*YOUR OBJECTIVE:* Below are lines of data; count those containing the word "Meditation" and write nothing but the number.

*RECORDS FOR THIS EXERCISE:*

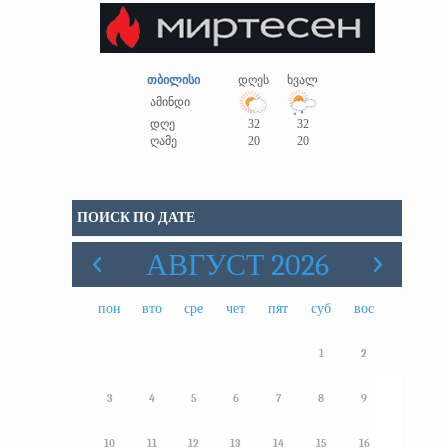
თბილისი
დღეს
ხვალ
ამინდი
დღე
32
32
ღამე
20
20
ПОИСК ПО ДАТЕ
АВГУСТ 2026
пон
вто
сре
чет
пят
суб
вос
1
2
3
4
5
6
7
8
9
10
11
12
13
14
15
16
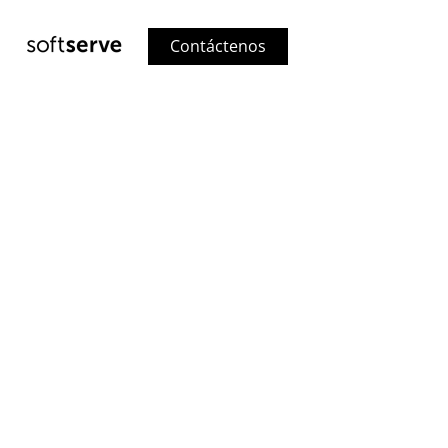
Contáctenos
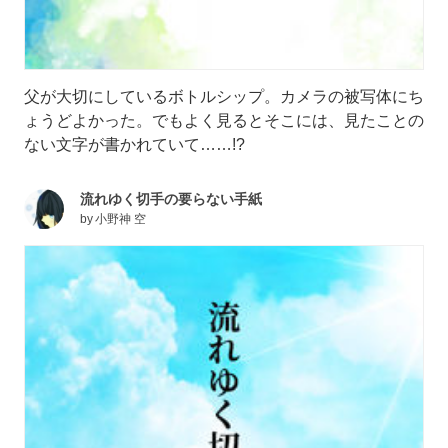
父が大切にしているボトルシップ。カメラの被写体にち
ょうどよかった。でもよく見るとそこには、見たことの
ない文字が書かれていて……!?
流れゆく切手の要らない手紙
by
小野神 空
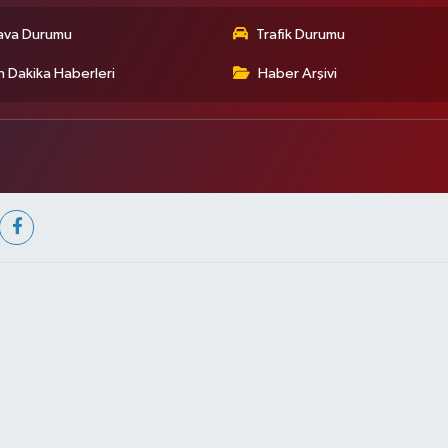
ava Durumu
Trafik Durumu
 Dakika Haberleri
Haber Arşivi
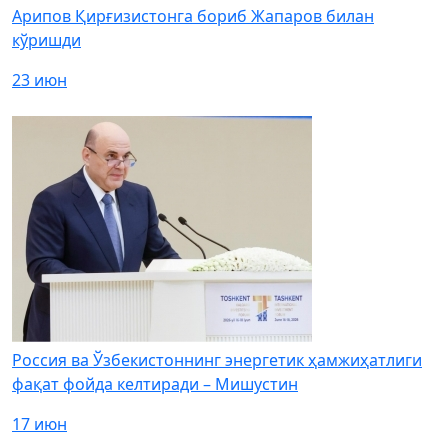
Арипов Қирғизистонга бориб Жапаров билан
кўришди
23 июн
Россия ва Ўзбекистоннинг энергетик ҳамжиҳатлиги
фақат фойда келтиради – Мишустин
17 июн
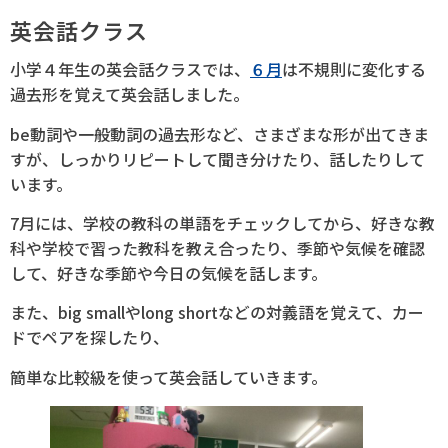
英会話クラス
小学４年生の英会話クラスでは、
６月
は不規則に変化する
過去形を覚えて英会話しました。
be動詞や一般動詞の過去形など、さまざまな形が出てきま
すが、しっかりリピートして聞き分けたり、話したりして
います。
7月には、学校の教科の単語をチェックしてから、好きな教
科や学校で習った教科を教え合ったり、季節や気候を確認
して、好きな季節や今日の気候を話します。
また、big smallやlong shortなどの対義語を覚えて、カー
ドでペアを探したり、
簡単な比較級を使って英会話していきます。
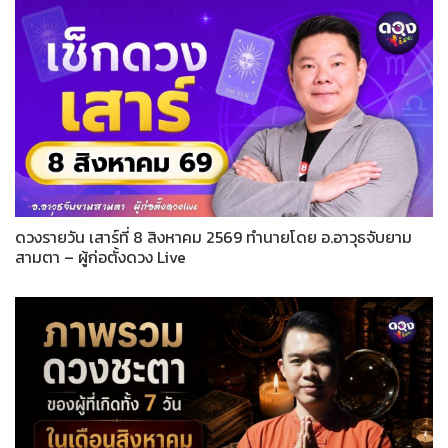
ดวงรายวัน เสาร์ที่ 8 สิงหาคม 2569 ทำนายโดย อ.อาวุธจับยาม
สามตา – ผู้ก่อตั้งดวง Live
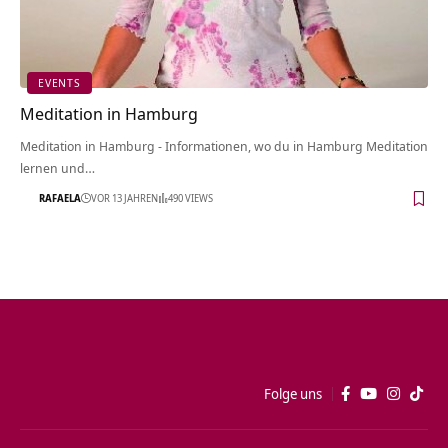
EVENTS
Meditation in Hamburg
Meditation in Hamburg - Informationen, wo du in Hamburg Meditation
lernen und…
RAFAELA
VOR 13 JAHREN
490 VIEWS
Folge uns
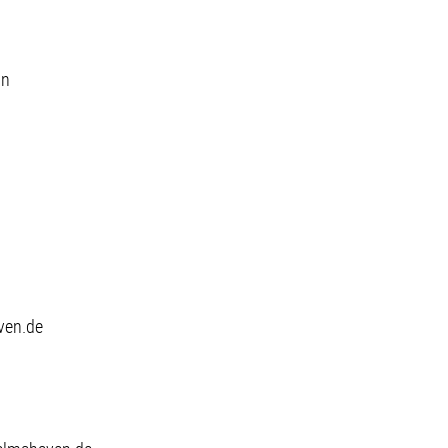
nn
ven.de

*ANSWER BOX:* 2